EXERCISE PROMPT: Would you output the entries below only from the line containing "34: (873, 461)" through the line containing "38: (203, 195)", exactly as they stand and with both ends included?

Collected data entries
--------
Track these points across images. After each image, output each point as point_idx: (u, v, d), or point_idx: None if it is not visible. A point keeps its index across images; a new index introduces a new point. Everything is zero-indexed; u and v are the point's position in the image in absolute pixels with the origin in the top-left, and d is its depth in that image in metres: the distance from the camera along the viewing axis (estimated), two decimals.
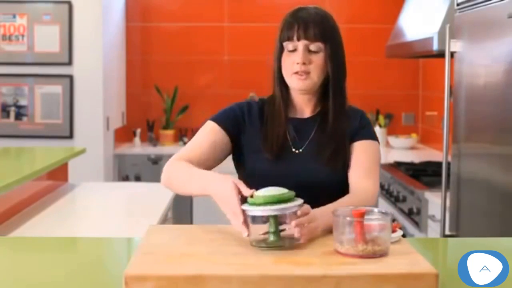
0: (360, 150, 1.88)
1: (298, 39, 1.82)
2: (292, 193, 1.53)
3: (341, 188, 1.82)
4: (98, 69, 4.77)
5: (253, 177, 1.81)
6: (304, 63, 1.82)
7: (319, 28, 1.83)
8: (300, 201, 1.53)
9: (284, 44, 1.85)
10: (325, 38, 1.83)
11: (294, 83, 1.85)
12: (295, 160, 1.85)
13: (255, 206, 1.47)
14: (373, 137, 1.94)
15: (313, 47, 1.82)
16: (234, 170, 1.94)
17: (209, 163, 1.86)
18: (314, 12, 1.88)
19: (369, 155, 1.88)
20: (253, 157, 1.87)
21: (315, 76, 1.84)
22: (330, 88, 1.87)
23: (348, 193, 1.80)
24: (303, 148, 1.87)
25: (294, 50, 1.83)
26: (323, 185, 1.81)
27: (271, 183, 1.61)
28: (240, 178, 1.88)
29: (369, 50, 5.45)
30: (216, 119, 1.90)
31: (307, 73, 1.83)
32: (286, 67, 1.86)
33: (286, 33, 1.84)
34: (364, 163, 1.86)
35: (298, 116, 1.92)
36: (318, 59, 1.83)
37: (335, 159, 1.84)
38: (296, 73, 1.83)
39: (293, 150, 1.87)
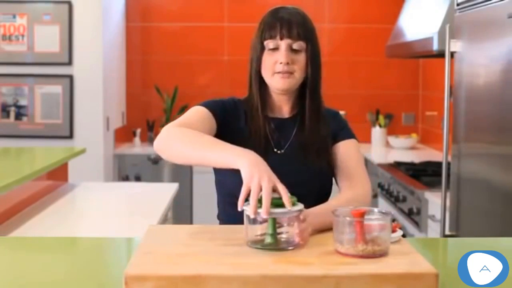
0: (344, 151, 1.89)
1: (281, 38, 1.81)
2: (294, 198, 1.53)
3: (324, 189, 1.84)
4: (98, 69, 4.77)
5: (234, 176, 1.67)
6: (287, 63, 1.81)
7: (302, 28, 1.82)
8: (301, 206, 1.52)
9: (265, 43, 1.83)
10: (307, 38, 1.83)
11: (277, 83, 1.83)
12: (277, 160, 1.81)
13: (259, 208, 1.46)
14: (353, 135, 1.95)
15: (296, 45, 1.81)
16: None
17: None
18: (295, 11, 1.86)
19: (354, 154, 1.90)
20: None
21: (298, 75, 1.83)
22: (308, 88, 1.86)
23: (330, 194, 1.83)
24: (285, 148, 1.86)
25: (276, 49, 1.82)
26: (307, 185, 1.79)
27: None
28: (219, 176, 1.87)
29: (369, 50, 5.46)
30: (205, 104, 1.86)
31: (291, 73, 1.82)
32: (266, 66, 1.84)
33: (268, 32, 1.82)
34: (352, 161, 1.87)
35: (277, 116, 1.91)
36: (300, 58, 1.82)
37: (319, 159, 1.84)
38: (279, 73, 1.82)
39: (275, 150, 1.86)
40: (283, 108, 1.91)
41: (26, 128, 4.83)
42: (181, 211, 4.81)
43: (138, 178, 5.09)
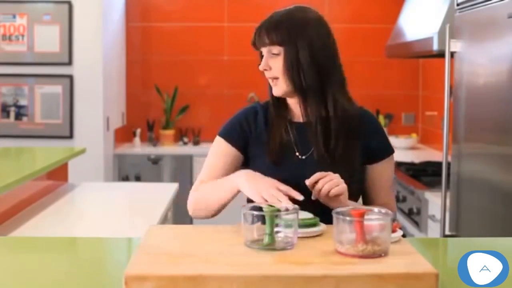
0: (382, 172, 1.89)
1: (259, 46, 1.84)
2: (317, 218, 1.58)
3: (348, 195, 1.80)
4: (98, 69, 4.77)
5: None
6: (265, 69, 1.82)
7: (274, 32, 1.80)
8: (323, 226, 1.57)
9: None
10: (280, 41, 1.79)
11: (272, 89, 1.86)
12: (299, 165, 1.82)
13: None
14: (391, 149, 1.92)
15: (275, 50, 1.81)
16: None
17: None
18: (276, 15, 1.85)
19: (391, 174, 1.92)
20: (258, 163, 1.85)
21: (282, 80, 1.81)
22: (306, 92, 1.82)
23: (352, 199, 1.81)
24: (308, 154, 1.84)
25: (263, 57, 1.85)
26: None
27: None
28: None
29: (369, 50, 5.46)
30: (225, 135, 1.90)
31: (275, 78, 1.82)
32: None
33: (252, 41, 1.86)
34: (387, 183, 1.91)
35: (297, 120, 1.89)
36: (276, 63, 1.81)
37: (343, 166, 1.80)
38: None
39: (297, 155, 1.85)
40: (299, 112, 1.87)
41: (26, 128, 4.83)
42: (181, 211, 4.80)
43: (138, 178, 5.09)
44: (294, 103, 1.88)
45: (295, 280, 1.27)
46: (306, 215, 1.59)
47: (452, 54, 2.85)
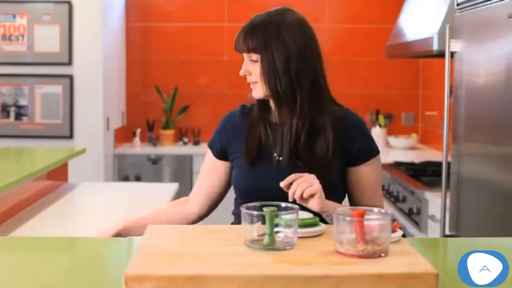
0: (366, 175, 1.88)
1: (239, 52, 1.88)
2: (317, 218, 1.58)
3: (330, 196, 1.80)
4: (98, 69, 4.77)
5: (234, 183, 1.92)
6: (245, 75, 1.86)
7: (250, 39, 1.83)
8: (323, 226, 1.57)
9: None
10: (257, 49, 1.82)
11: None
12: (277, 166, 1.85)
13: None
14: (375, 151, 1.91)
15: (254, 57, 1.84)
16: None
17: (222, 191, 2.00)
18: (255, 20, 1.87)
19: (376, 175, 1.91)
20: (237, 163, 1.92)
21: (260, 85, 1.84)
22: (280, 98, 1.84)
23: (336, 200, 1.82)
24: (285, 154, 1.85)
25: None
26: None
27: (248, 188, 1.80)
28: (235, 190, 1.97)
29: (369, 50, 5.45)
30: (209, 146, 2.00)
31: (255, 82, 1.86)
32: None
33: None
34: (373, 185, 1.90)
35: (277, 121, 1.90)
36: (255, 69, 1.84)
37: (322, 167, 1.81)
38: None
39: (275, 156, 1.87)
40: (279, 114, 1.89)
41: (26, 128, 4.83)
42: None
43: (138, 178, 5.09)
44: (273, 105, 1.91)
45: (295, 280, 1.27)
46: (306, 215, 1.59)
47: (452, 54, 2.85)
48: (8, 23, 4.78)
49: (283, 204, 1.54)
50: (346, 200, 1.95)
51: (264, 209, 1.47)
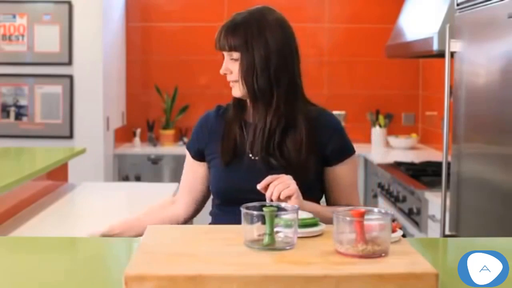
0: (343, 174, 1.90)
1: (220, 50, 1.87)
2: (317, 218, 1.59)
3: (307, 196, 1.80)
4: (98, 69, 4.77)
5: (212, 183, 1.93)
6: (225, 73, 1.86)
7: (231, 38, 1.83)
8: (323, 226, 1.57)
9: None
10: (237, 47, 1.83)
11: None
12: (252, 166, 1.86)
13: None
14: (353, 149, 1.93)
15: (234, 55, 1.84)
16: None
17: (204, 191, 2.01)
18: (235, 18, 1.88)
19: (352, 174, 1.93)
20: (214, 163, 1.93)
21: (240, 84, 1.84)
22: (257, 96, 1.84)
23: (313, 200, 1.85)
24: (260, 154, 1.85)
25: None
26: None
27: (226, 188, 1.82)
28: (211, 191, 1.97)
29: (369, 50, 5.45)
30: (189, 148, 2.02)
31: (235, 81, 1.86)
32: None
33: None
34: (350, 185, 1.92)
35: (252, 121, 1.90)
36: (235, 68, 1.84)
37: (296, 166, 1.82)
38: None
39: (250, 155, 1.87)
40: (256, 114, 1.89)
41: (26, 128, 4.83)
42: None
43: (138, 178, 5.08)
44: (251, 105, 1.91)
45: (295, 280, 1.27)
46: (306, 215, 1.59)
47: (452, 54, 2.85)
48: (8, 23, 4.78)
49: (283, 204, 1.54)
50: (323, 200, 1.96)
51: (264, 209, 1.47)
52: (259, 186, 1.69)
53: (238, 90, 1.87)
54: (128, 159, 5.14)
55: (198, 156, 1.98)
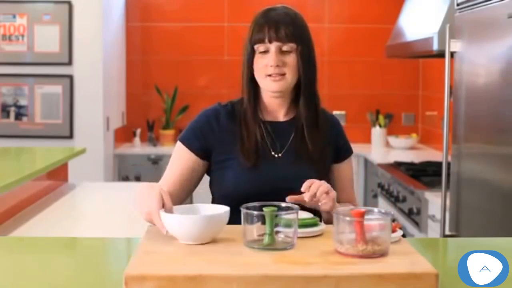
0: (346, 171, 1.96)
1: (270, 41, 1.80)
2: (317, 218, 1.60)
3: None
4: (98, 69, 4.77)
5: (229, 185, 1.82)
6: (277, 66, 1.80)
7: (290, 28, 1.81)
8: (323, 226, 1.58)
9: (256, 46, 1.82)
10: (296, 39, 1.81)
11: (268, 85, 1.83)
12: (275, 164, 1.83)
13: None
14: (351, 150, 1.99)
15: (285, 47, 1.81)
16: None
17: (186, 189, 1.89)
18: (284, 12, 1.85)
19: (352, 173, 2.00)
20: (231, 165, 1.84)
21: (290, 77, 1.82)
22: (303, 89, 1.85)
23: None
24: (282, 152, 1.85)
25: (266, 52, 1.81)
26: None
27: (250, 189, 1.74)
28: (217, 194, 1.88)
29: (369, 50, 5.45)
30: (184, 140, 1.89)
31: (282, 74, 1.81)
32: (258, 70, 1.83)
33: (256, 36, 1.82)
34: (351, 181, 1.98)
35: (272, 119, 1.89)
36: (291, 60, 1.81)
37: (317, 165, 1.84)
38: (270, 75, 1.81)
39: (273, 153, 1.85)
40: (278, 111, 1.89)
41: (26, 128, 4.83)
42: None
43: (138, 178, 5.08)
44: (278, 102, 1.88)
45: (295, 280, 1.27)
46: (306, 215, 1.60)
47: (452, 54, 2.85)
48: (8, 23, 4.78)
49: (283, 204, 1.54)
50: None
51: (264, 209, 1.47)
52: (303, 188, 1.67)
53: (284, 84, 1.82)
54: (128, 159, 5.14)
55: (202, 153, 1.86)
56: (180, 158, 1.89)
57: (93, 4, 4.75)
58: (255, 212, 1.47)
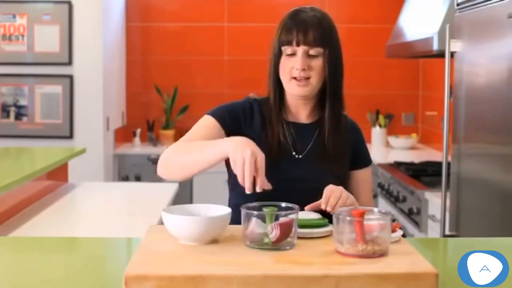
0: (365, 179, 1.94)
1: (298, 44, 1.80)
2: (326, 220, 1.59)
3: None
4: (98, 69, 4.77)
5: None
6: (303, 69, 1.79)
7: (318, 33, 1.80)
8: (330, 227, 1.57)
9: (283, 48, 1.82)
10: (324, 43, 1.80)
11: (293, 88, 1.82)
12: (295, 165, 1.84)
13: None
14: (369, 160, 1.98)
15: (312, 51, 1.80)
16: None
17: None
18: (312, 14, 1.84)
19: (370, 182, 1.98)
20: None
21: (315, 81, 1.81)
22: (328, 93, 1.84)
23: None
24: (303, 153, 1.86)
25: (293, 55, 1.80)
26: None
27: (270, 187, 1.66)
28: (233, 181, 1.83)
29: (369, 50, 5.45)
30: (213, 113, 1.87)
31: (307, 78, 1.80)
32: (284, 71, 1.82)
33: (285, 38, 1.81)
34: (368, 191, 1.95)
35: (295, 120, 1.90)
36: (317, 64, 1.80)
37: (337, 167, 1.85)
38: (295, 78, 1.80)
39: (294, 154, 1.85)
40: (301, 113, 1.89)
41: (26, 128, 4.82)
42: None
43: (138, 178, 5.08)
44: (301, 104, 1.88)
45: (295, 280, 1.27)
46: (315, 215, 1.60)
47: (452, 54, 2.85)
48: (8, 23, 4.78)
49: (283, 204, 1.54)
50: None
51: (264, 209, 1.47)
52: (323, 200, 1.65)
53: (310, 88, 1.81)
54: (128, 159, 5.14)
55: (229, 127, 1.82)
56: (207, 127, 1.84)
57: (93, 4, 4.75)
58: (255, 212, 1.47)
--------
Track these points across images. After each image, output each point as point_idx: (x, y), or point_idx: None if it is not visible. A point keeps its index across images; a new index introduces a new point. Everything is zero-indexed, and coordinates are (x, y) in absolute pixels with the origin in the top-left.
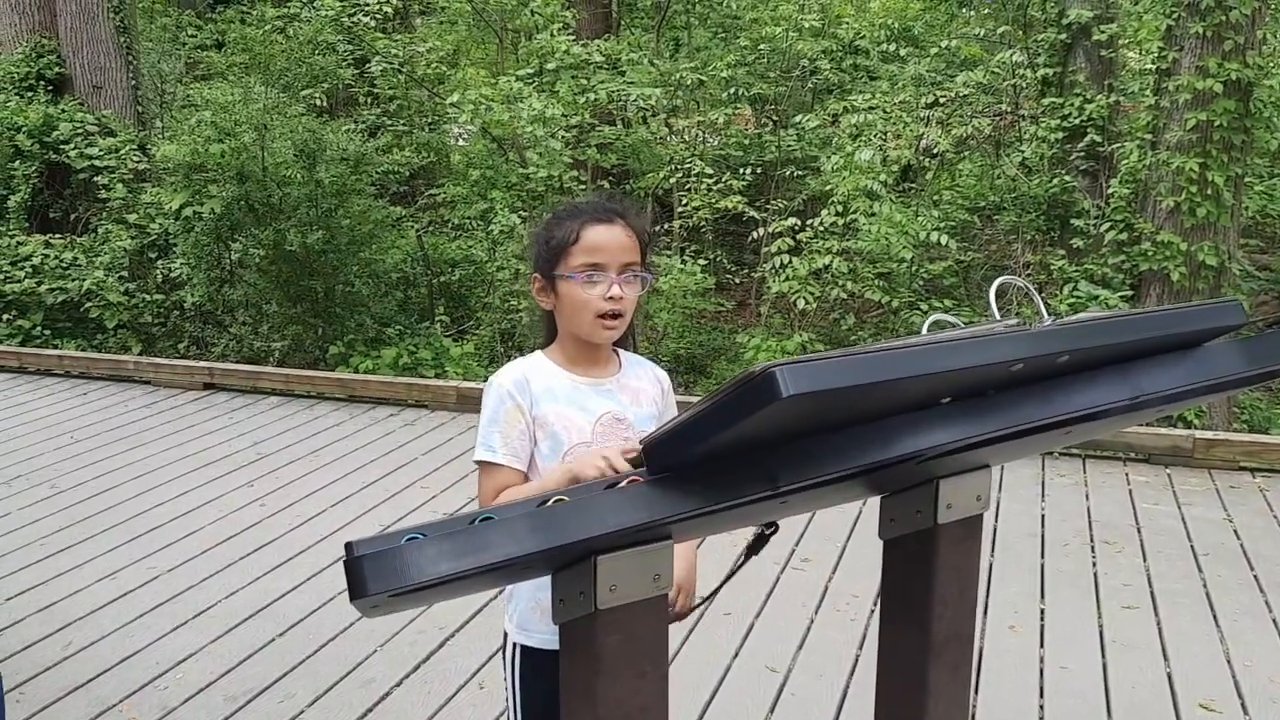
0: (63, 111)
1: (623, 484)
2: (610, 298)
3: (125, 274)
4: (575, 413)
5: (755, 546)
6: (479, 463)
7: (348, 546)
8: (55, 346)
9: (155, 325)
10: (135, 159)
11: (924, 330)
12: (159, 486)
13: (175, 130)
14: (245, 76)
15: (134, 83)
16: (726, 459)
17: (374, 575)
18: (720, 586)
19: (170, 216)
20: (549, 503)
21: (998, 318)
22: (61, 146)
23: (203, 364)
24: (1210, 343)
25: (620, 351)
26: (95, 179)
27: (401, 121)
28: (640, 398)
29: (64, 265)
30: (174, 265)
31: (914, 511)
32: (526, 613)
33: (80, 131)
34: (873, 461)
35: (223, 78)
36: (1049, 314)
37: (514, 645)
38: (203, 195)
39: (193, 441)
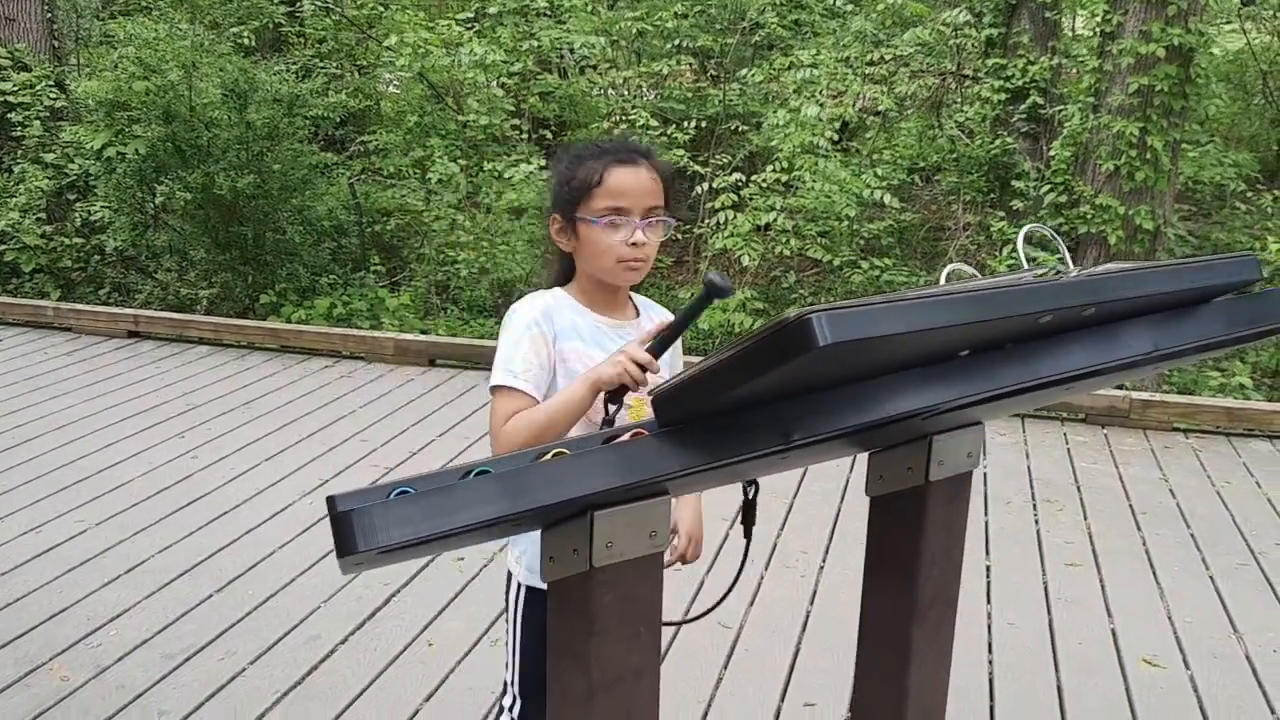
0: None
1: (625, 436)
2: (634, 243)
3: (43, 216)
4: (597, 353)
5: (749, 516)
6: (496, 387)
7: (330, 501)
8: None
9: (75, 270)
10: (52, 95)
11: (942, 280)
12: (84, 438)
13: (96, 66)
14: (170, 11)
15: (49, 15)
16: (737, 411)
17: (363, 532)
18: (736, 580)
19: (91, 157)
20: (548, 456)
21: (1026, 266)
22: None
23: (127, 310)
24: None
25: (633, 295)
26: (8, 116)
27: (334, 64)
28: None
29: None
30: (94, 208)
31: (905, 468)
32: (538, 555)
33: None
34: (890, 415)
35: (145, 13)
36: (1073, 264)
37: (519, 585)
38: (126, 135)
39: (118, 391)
--------
THE ANSWER:
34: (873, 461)
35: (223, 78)
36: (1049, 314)
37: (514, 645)
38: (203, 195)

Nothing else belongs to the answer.